Note: This route is closed for the summer—winter season dates will be announced soon. Check here for updates.
British Columbia, Canada
British Columbia’s Purcell Mountains are littered with jagged rock faces, small waterfalls, mammoth glaciers, and a few via ferratas. The Mount Nimbus via ferrata—North America’s longest—is a six-hour adventure that starts with a helicopter ride. En route to the 9,000-foot summit, climbers follow paths of iron rungs along ridges thousands of feet above the ground and cross a wood plank suspension bridge that stretches 200 feet through the open air. CMH Heli-Skiing and Summer Adventures offers multi-day, all-inclusive trips.
Wanaka, New Zealand
Wildwire Wanaka, the world’s highest waterfall via ferrata system, towers above an emerald valley in New Zealand’s Southern Alps. Expert guides lead climbers along the three routes. Of the three, Go Wild is best for beginners and Wild Thing is suitable for intermediate climbers. On the most difficult, Lord of the Rungs, the fit and fearless ascend 1,000 feet to the top of Twin Falls. The climb—which includes 2,500 ladder rungs, a three-wire bridge, a Tyrolean traverse, and a helicopter descent—takes about seven hours and requires grit and a willingness to get wet.
Todgha Gorge, Morocco
In Morocco’s High Atlas Mountains, the 500-foot russet cliffs of Todgha Gorge face off across a 33-foot-wide dry riverbed. Here, the Maghreb’s first and only iron road is a climbable work in progress. Julio Soares of Aventures Verticales—a guide service that rents safety gear—developed the course and has plans to expand it. The open section climbs to almost 400 feet high, traverses more than 600 feet of mountainside, and takes roughly 1.5 hours to ascend.
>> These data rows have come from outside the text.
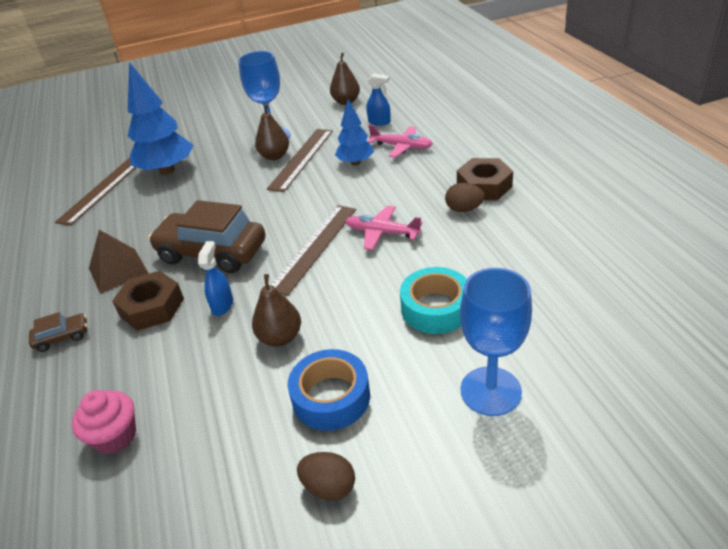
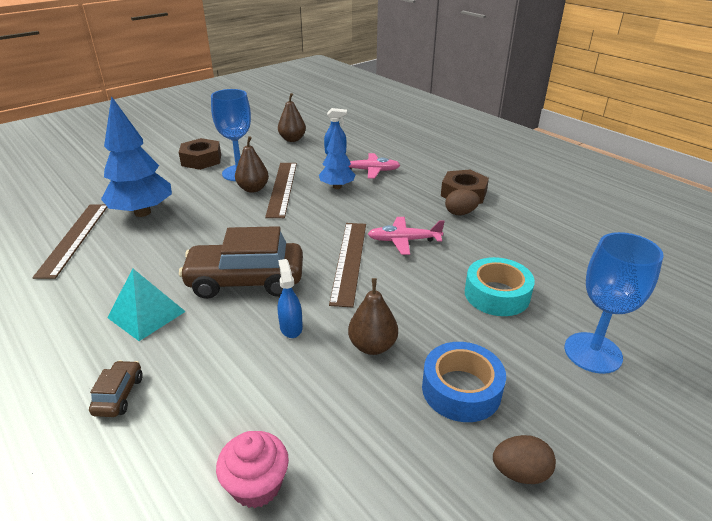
camera: 25 degrees left, 5 degrees down
(62, 337) = (119, 395): brown car -> brown car turned 45 degrees counterclockwise
(118, 270) = (146, 314): brown pyramid -> turquoise pyramid
(152, 307) = (212, 343): brown nut -> brown nut (201, 160)

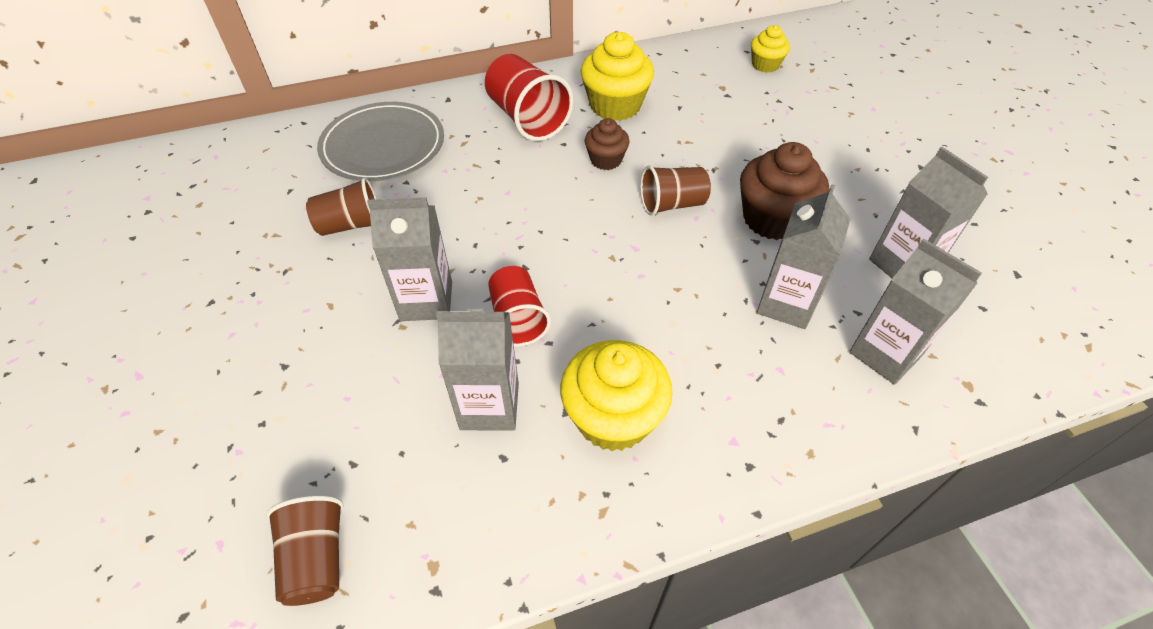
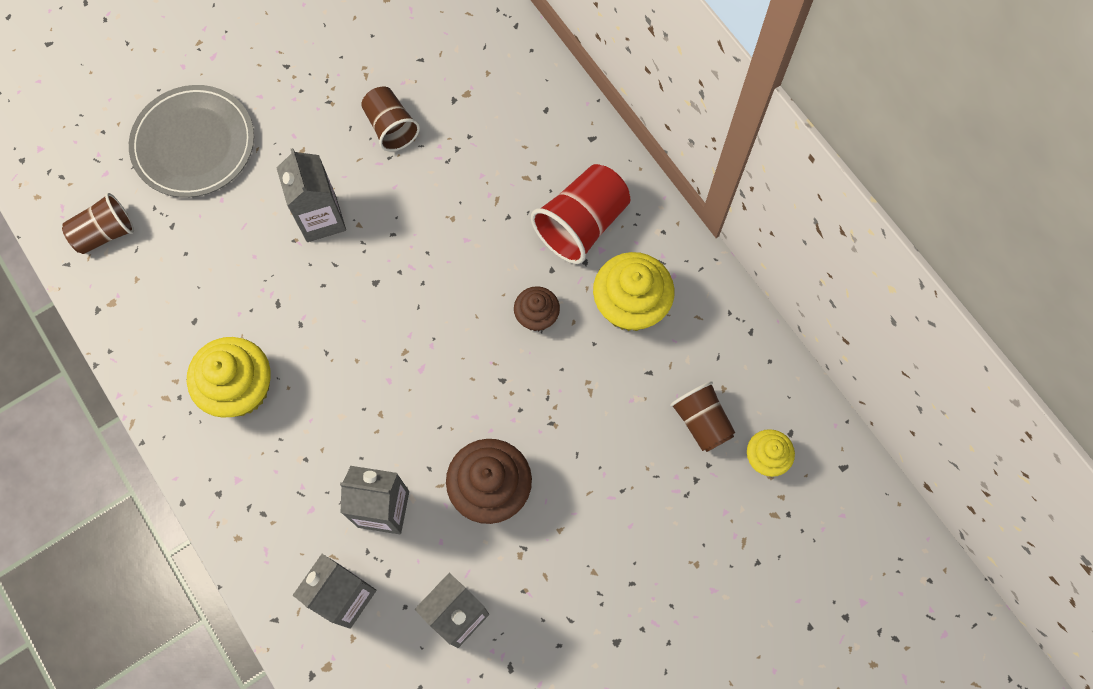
camera: 75 degrees right, 20 degrees up
(383, 146) = (501, 109): grey plate -> grey plate (194, 144)
(489, 406) = (233, 298): grey carton -> none
(517, 319) = (318, 293): red cup -> none
(672, 204) = (487, 391): brown cup -> brown cup (701, 422)

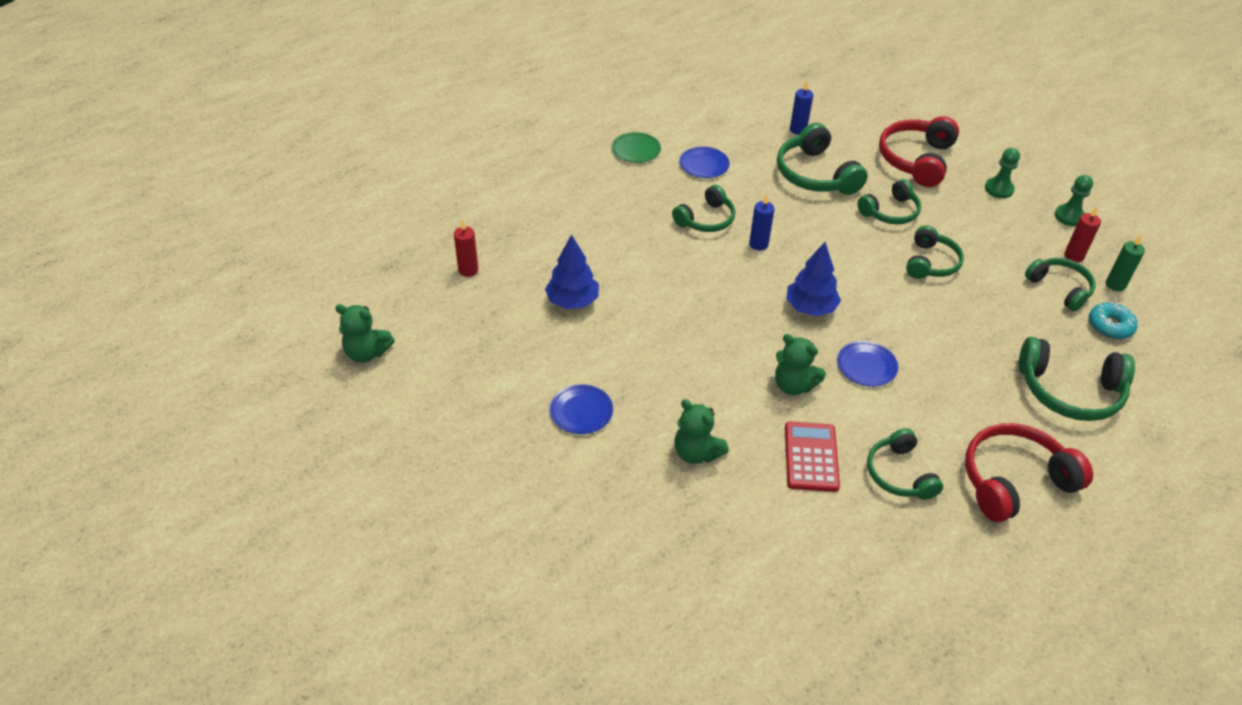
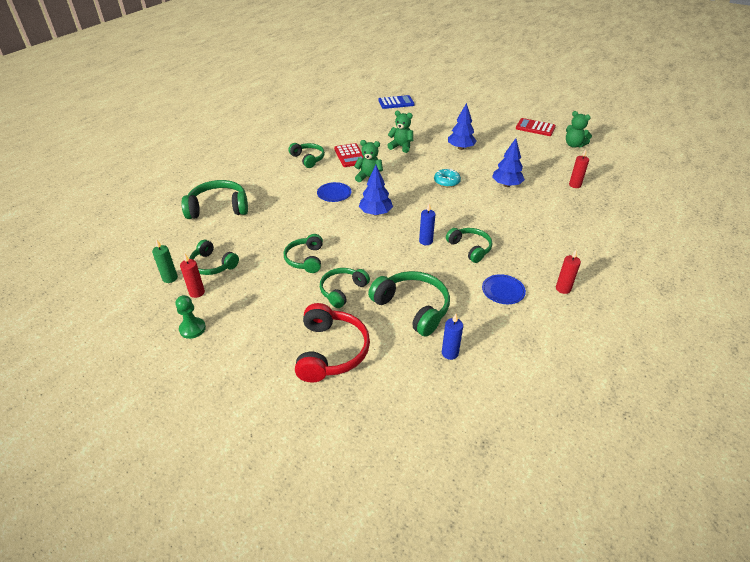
camera: 160 degrees right, 5 degrees down
(367, 353) = (574, 145): green teddy bear -> green teddy bear turned 135 degrees counterclockwise
(382, 425) = (535, 128): none -> red calculator
(581, 411) = (461, 148): blue plate -> blue tree
(621, 641) = (396, 103): none -> blue calculator
(636, 150) = (563, 289): green plate -> red candle
(706, 219) = (470, 248): green headphones -> green headphones turned 120 degrees clockwise
(999, 189) = (253, 340): green pawn -> none
(1014, 480) = (253, 167): red headphones -> none
(1110, 326) = (183, 248): turquoise donut -> turquoise donut (446, 182)

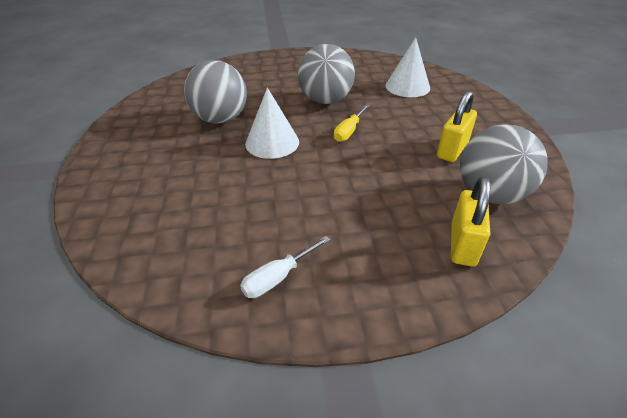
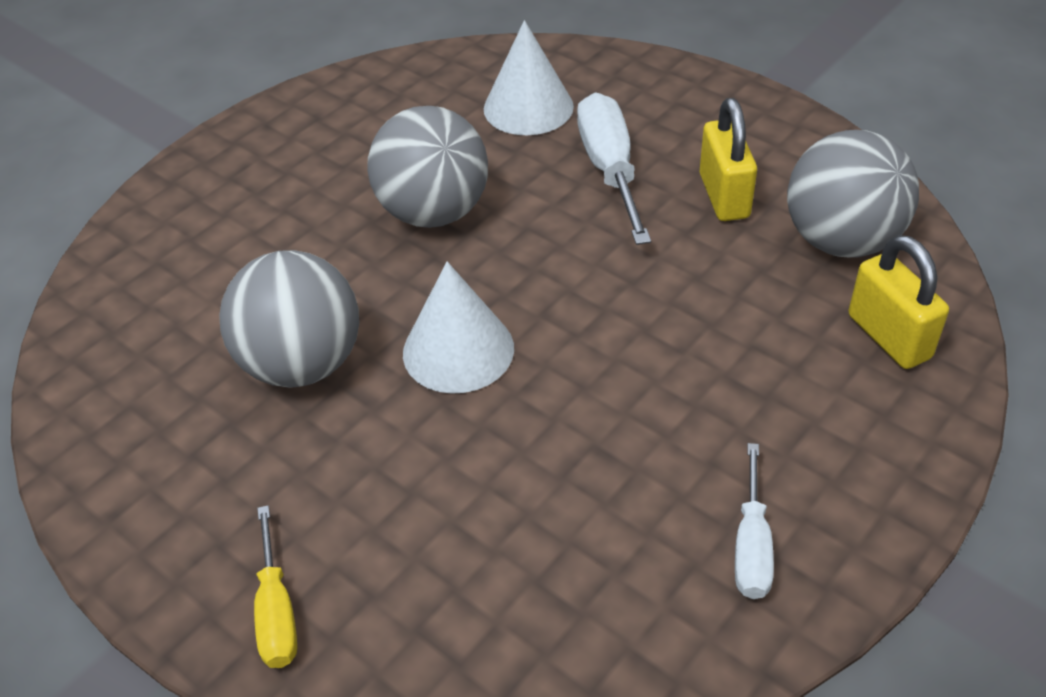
camera: 40 degrees left, 5 degrees up
(349, 131) = (548, 251): yellow screwdriver -> yellow screwdriver (277, 610)
(412, 119) = (610, 170): none -> white screwdriver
Telluride, Colorado, United States
Built in 2006, Telluride’s iron way was, until recently, a local secret. The increasingly popular route runs along the red volcanic cliffs of the San Juan Mountains in southwestern Colorado. Unlike most via ferratas, which focus on vertical gain, the 1.5-mile “Krogerata” moves climbers sideways across the wall. Parts feel like exposed hiking, but at the crux of the route, climbers traverse for 100 feet over a 300-foot drop using iron rungs for footholds. Telluride-based Mountain Trip leads 2.5- to three-hour excursions.
Mount Kinabalu, Malaysia
The highest iron road is in Sabah, Malaysia, according to the Guinness Book of World Records. It starts just above 11,000 feet and ends at 12,388 feet. Climbers can choose between two routes—Walk the Torq and Low’s Peak Circuit. The former is suitable for beginners and children, while the latter requires fitness and a serious hankering for adventure. Low’s Peak Circuit covers two-thirds of a mile and crosses suspension and narrow Nepalese bridges; accompanied by professional Mountain Torq guides, climbers typically finish the route in about five hours as part of a Mount Kinabalu summit trek.
Sacred Valley, Peru
With zip lines, a 300-foot rappel, a hanging bridge, and more than 1,000 feet of climbing routes, Natura Vive’s Sacred Valley via ferrata offers adventurers a chance to truly engage with the Peruvian Andes rather than simply hike through them. The guided tours run three to four hours, and those who like to sleep on the edge as well as play there can end with a night in the Skylodge Adventure Suites, a trio of pods attached to a cliffside.